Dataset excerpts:
━━━━━━━━━━

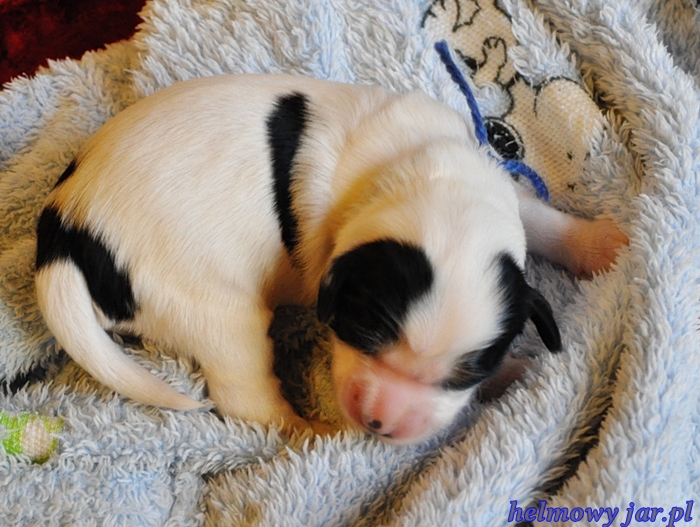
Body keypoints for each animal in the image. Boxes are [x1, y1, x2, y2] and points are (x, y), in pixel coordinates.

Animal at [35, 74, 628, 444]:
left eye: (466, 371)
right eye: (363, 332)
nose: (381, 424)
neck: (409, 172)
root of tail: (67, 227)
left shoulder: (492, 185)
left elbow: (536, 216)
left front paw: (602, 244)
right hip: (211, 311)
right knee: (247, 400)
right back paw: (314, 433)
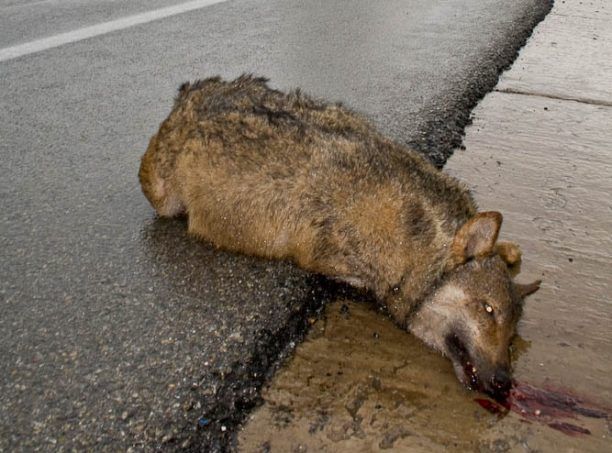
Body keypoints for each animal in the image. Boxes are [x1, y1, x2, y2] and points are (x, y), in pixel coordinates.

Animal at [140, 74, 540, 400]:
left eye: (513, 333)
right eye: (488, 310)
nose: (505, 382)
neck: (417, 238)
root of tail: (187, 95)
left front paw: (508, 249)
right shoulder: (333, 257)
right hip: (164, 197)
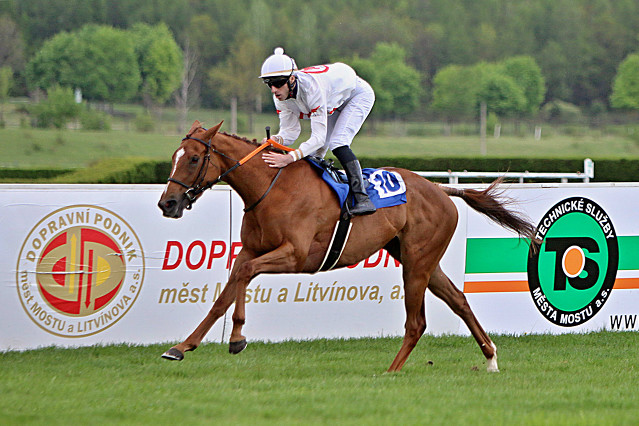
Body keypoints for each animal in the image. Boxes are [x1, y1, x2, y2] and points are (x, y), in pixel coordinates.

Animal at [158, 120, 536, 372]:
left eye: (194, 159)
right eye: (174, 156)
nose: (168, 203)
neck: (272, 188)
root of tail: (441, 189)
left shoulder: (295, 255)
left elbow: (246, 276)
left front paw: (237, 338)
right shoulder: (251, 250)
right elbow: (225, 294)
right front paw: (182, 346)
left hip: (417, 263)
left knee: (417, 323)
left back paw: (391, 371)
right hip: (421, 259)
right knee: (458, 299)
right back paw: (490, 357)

━━━━━━━━━━

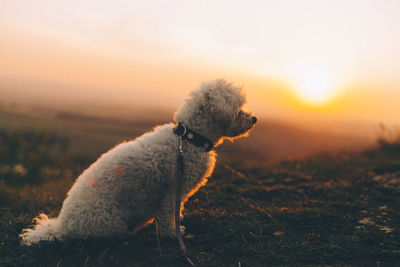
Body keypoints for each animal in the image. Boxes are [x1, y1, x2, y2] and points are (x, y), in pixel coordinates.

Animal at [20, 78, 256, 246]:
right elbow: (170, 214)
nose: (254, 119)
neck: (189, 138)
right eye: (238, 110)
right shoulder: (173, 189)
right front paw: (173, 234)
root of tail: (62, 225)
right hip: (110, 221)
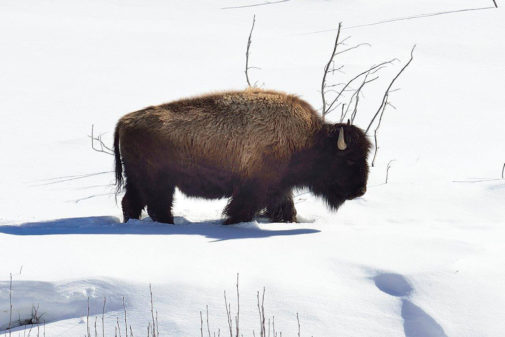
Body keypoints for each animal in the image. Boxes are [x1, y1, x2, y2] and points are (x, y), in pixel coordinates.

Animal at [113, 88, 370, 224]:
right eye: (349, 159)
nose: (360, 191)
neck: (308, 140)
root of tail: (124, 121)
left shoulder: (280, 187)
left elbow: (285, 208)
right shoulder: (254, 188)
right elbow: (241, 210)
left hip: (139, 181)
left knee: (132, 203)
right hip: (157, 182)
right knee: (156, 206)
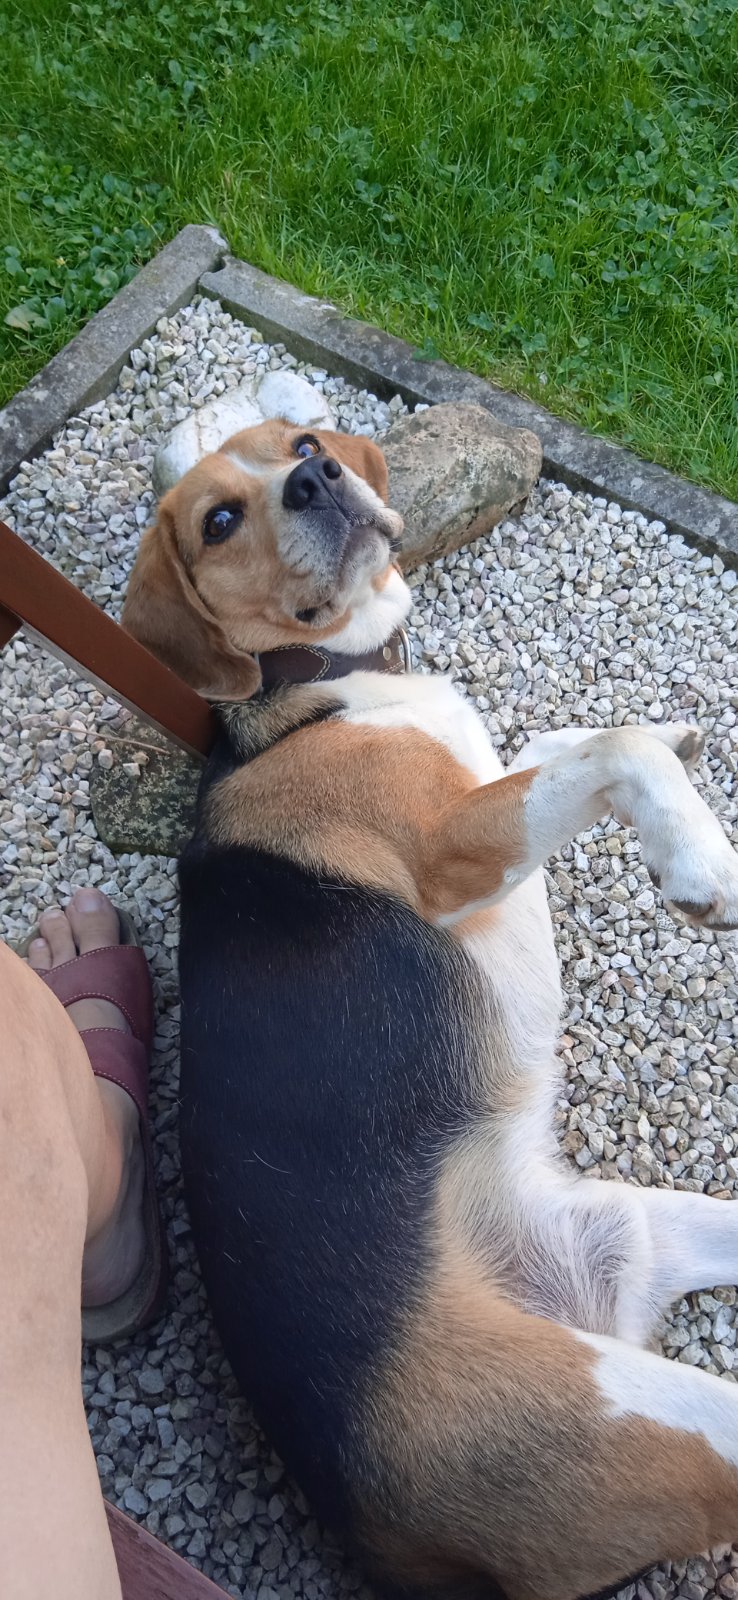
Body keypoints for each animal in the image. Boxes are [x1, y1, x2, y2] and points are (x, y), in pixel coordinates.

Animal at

━━━━━━━━━━

▶ _Task objective_
Apply a filter for "tail" to the data above, then copy each line that matches.

▶ _Result_
root of tail: (67, 227)
root of tail: (187, 95)
root of tail: (441, 189)
root of tail: (62, 225)
root of tail: (124, 121)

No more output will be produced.